In total, LexisNexis indexed over 6,900 instances in TV news transcripts, more than 4,100 in web-based publications, 3,466 in newswires, and 2,125 in newspapers. The figures do not account for social media, podcasts, or other forms of new media, and the archive omits some local or online-only outlets. The actual total usage of the phrase combination may be significantly higher.

The media’s uptake of “critical infrastructure” in connection to Russian interference was later echoed by federal agencies. A joint analysis from the Department of Homeland Security and the FBI on Dec. 29, 2016 — titled “GRIZZLY STEPPE – Russian Malicious Cyber Activity” — included language about threats to U.S. election infrastructure and urged heightened cybersecurity awareness.

The Durham annex, meanwhile, includes intelligence that Julianne Smith, who later became Biden’s ambassador to NATO, and Benardo allegedly brainstormed messaging strategies to “demonize Putin and Trump” following the Democratic National Convention.

“Julie says it will be a long-term affair to demonize Putin and Trump,” Benardo allegedly wrote in a July 25, 2016, email. “Now it is good for a post-convention bounce. Later the FBI will put more oil on the fire.”

Benardo, when questioned by the Office of Special Counsel, denied remembering the emails and said he didn’t recall “Julie.” Smith likewise denied drafting or receiving the messages and told investigators she did not enlist the FBI in such a strategy. But Durham concluded that “Smith was, at a minimum, playing a role in the Clinton campaign’s efforts to tie Trump to Russia.”

Open Society Foundations has vehemently denied the claims, telling Fox News Digital that “the Durham report found no wrongdoing by our staff,” and that the allegations are “grounded in malicious disinformation traced to Russian intelligence.”

Sen.
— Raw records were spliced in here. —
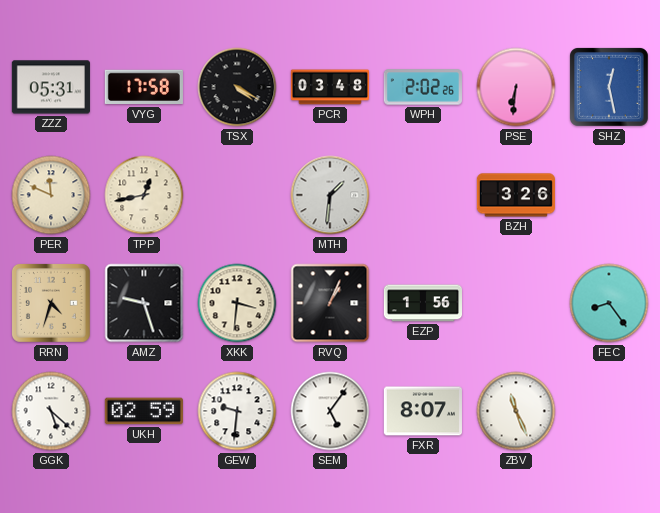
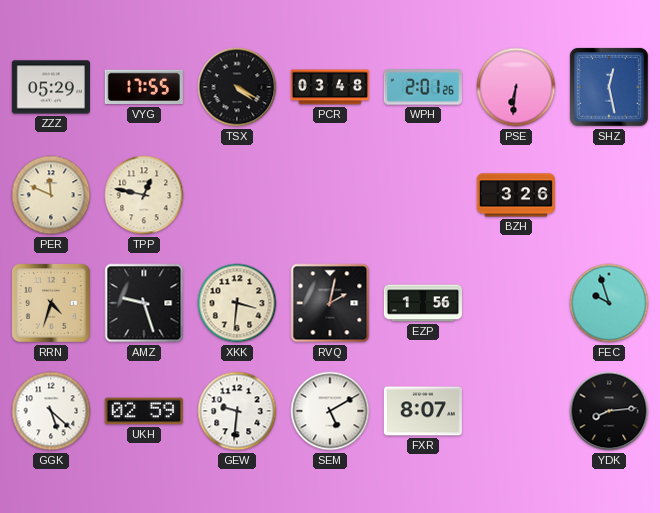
ZZZ: 05:31 -> 05:29
VYG: 17:58 -> 17:55
WPH: 2:02 -> 2:01
TPP: 12:43 -> 12:47
MTH: 1:31 -> none
RVQ: 1:04 -> 2:02
FEC: 8:24 -> 9:57
SEM: 5:06 -> 5:10
ZBV: 11:26 -> none
YDK: none -> 8:14
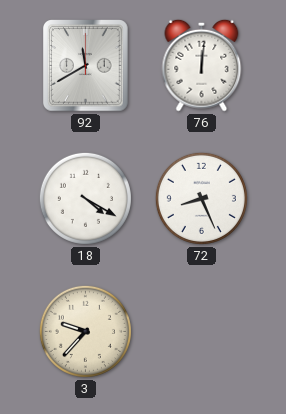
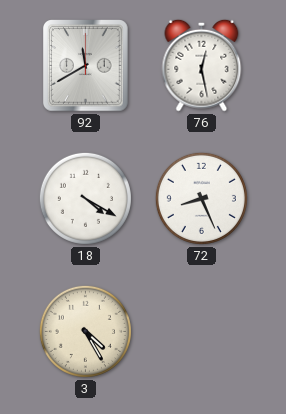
76: 12:01 -> 12:28
3: 9:37 -> 4:25
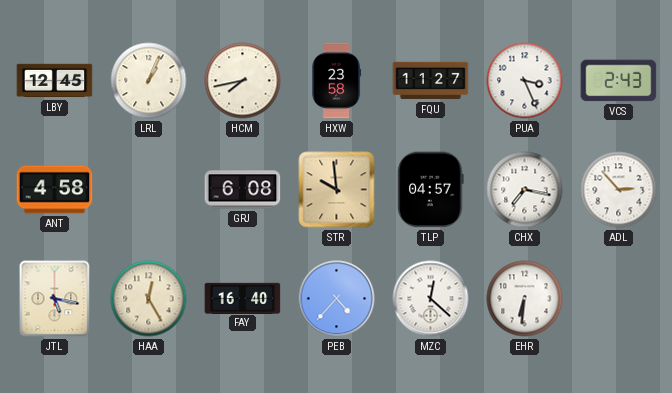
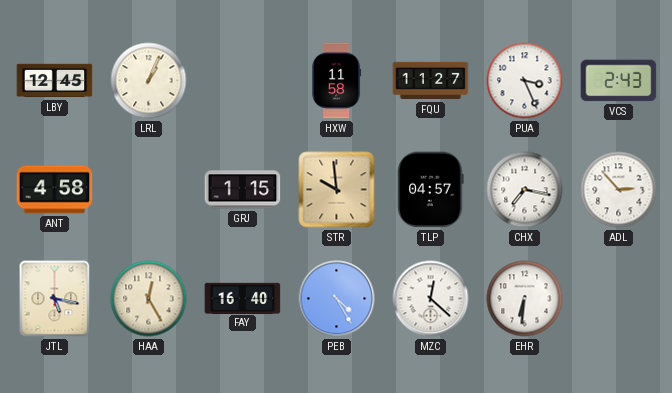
HCM: 7:43 -> none
HXW: 23:58 -> 11:58
GRJ: 6:08 -> 1:15
PEB: 4:37 -> 4:25
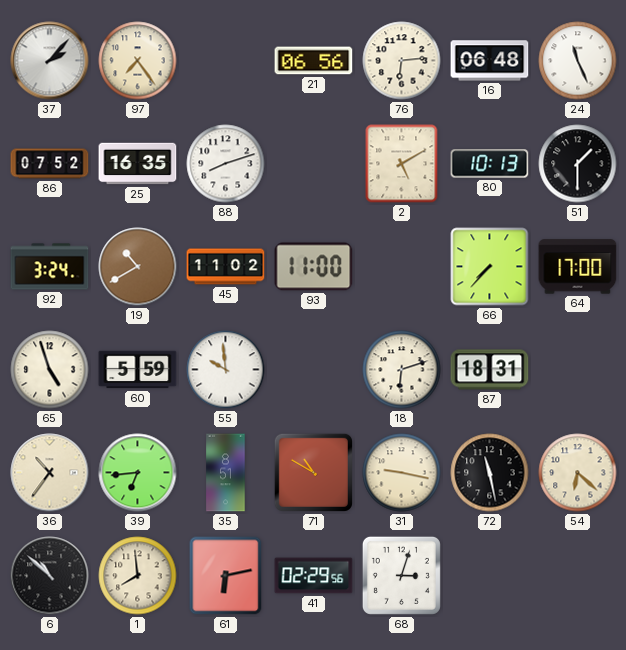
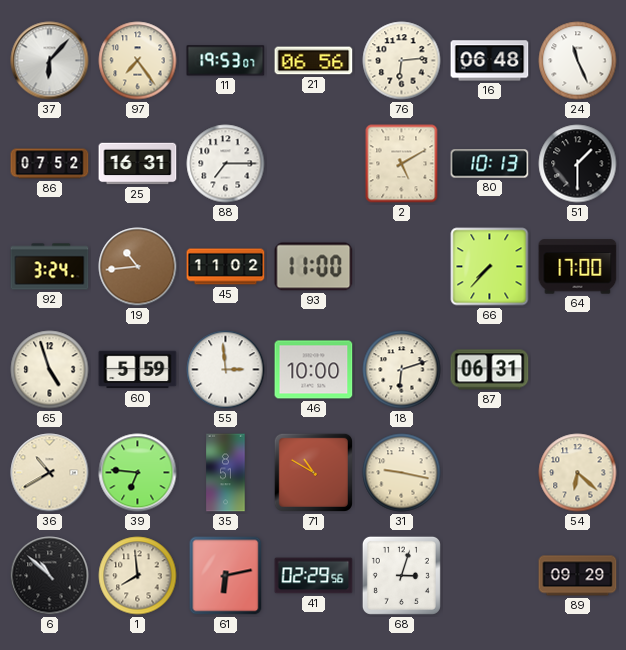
37: 2:07 -> 6:07
11: none -> 19:53
25: 16:35 -> 16:31
88: 8:12 -> 7:15
19: 10:40 -> 10:44
55: 9:59 -> 2:59
46: none -> 10:00
87: 18:31 -> 06:31
36: 10:36 -> 10:40
39: 6:44 -> 6:46
72: 11:28 -> none
89: none -> 09:29
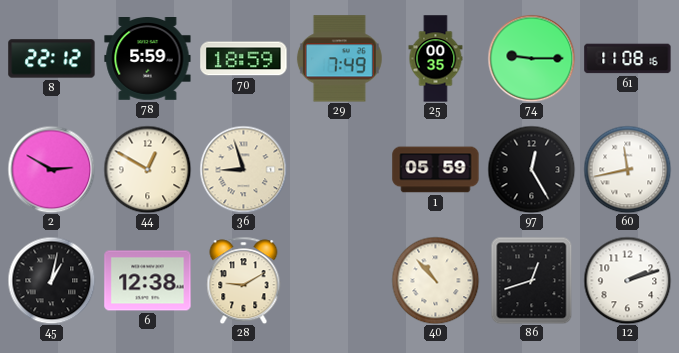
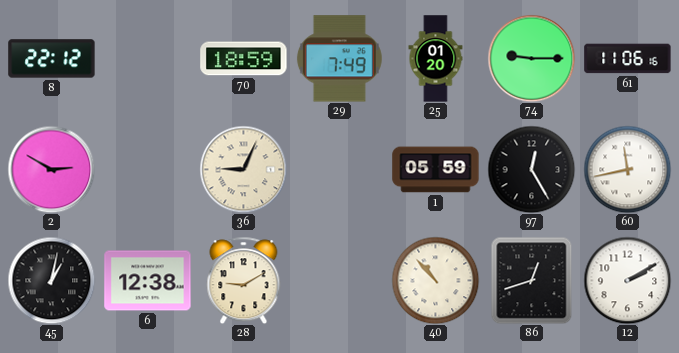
78: 5:59 -> none
25: 00:35 -> 01:20
61: 11:08 -> 11:06
44: 12:50 -> none
36: 8:57 -> 9:04
12: 2:12 -> 2:10
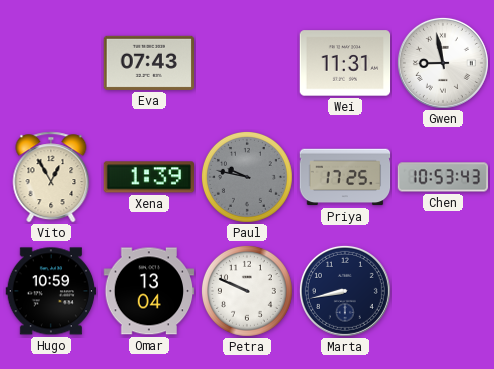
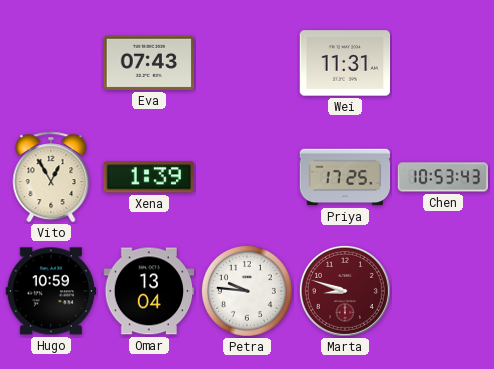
Gwen: 8:58 -> none
Paul: 9:47 -> none
Petra: 9:49 -> 9:46
Marta: 8:43 -> 8:48
Marta dial: navy -> burgundy
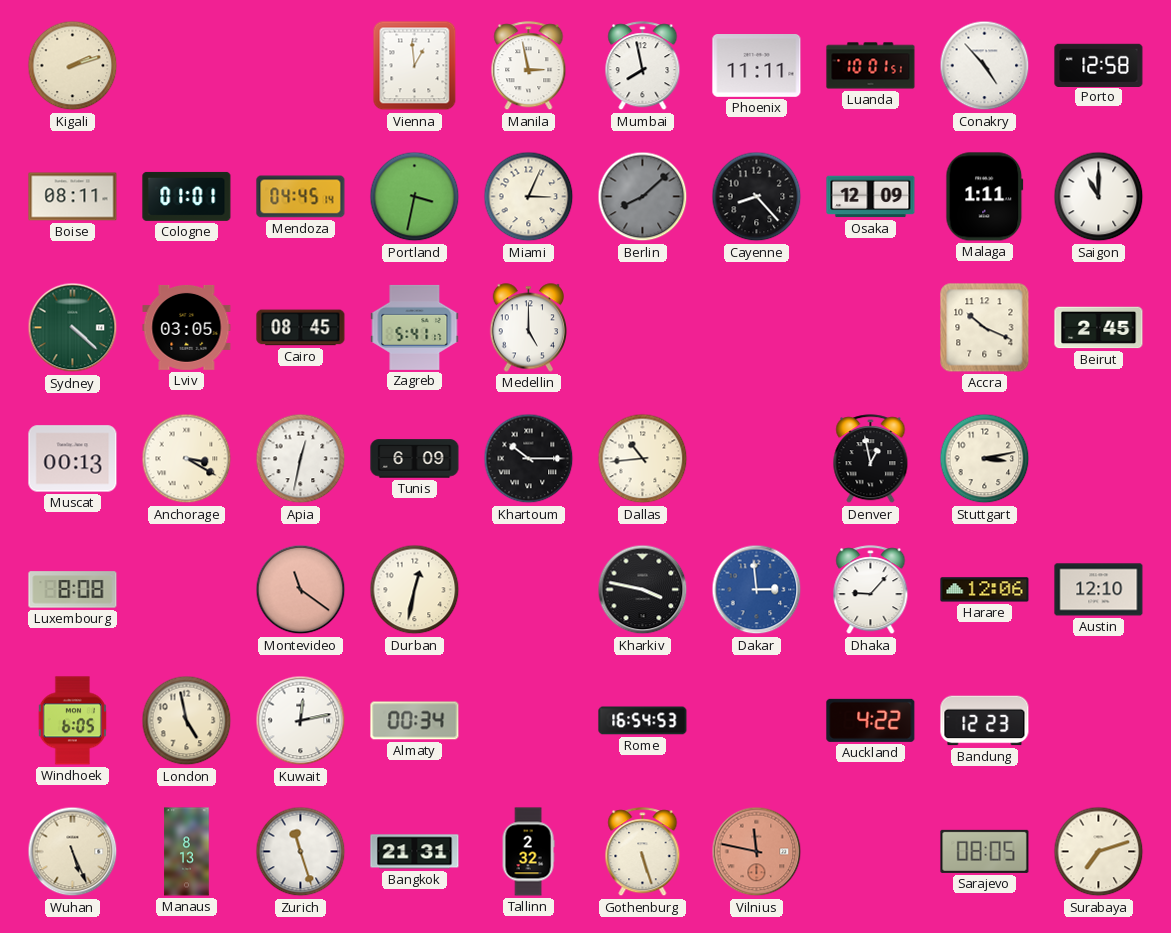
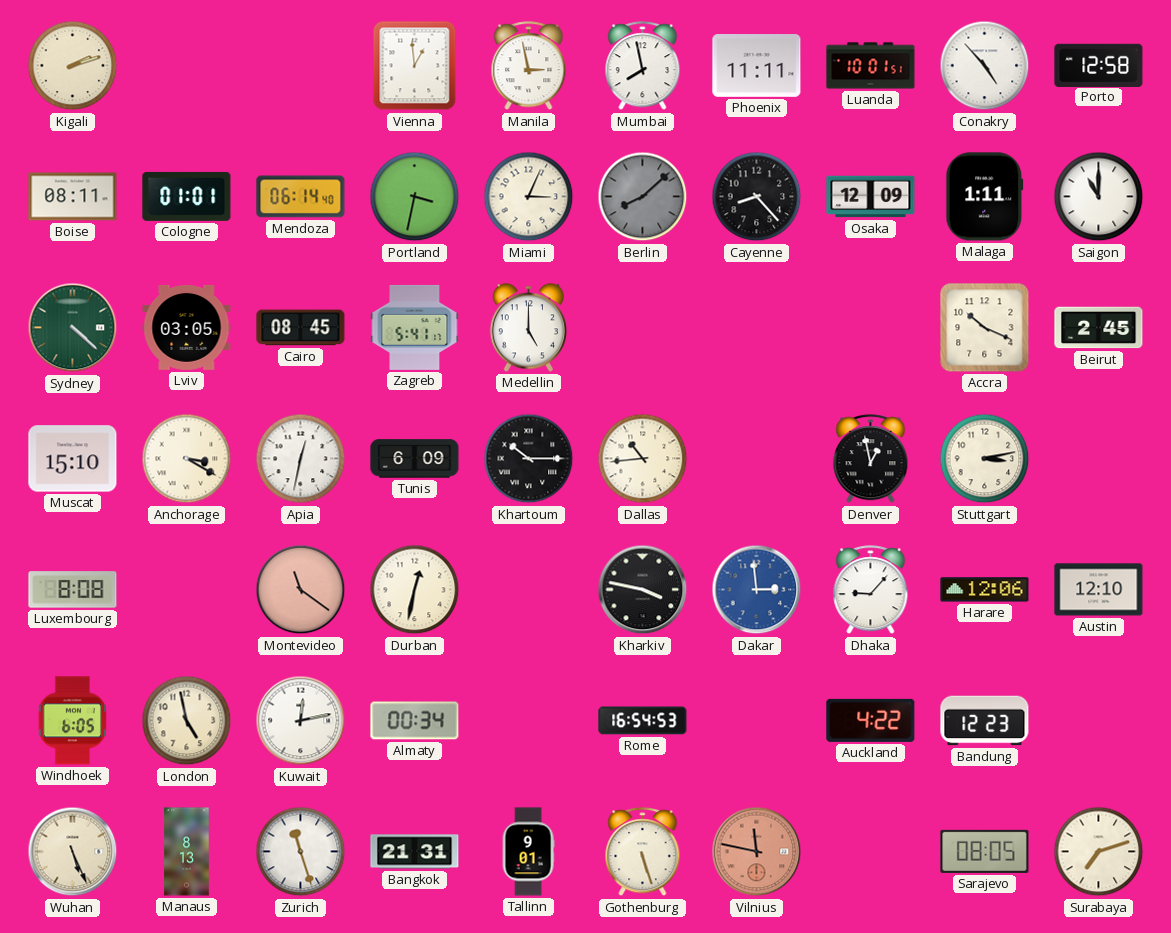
Mendoza: 04:45 -> 06:14
Muscat: 00:13 -> 15:10
Tallinn: 2:32 -> 9:01
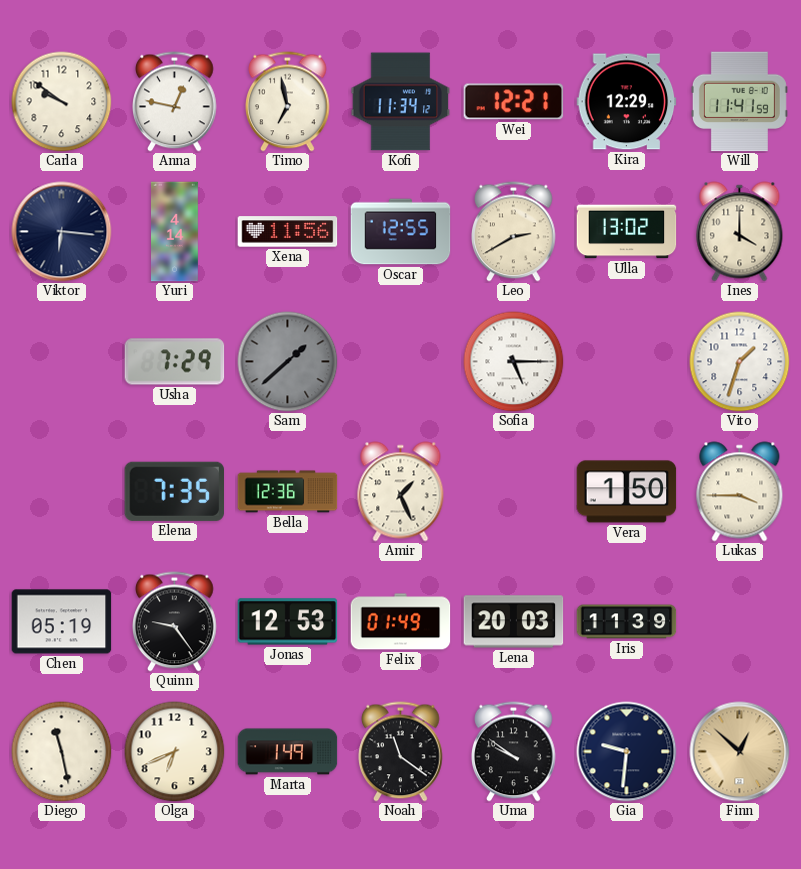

Chuck Grassley (R-IA), who coordinated the effort to release the documents, reportedly said he has been fighting for years to “assemble and publicize all the facts surrounding Durham’s investigation, Crossfire Hurricane, and related matters.”

Grassley also called it “one of the biggest political scandals and cover-ups in American history.”

The LexisNexis archive is a collection of historical news articles, business information, public records, legal documents, and other public material available through the Nexis service.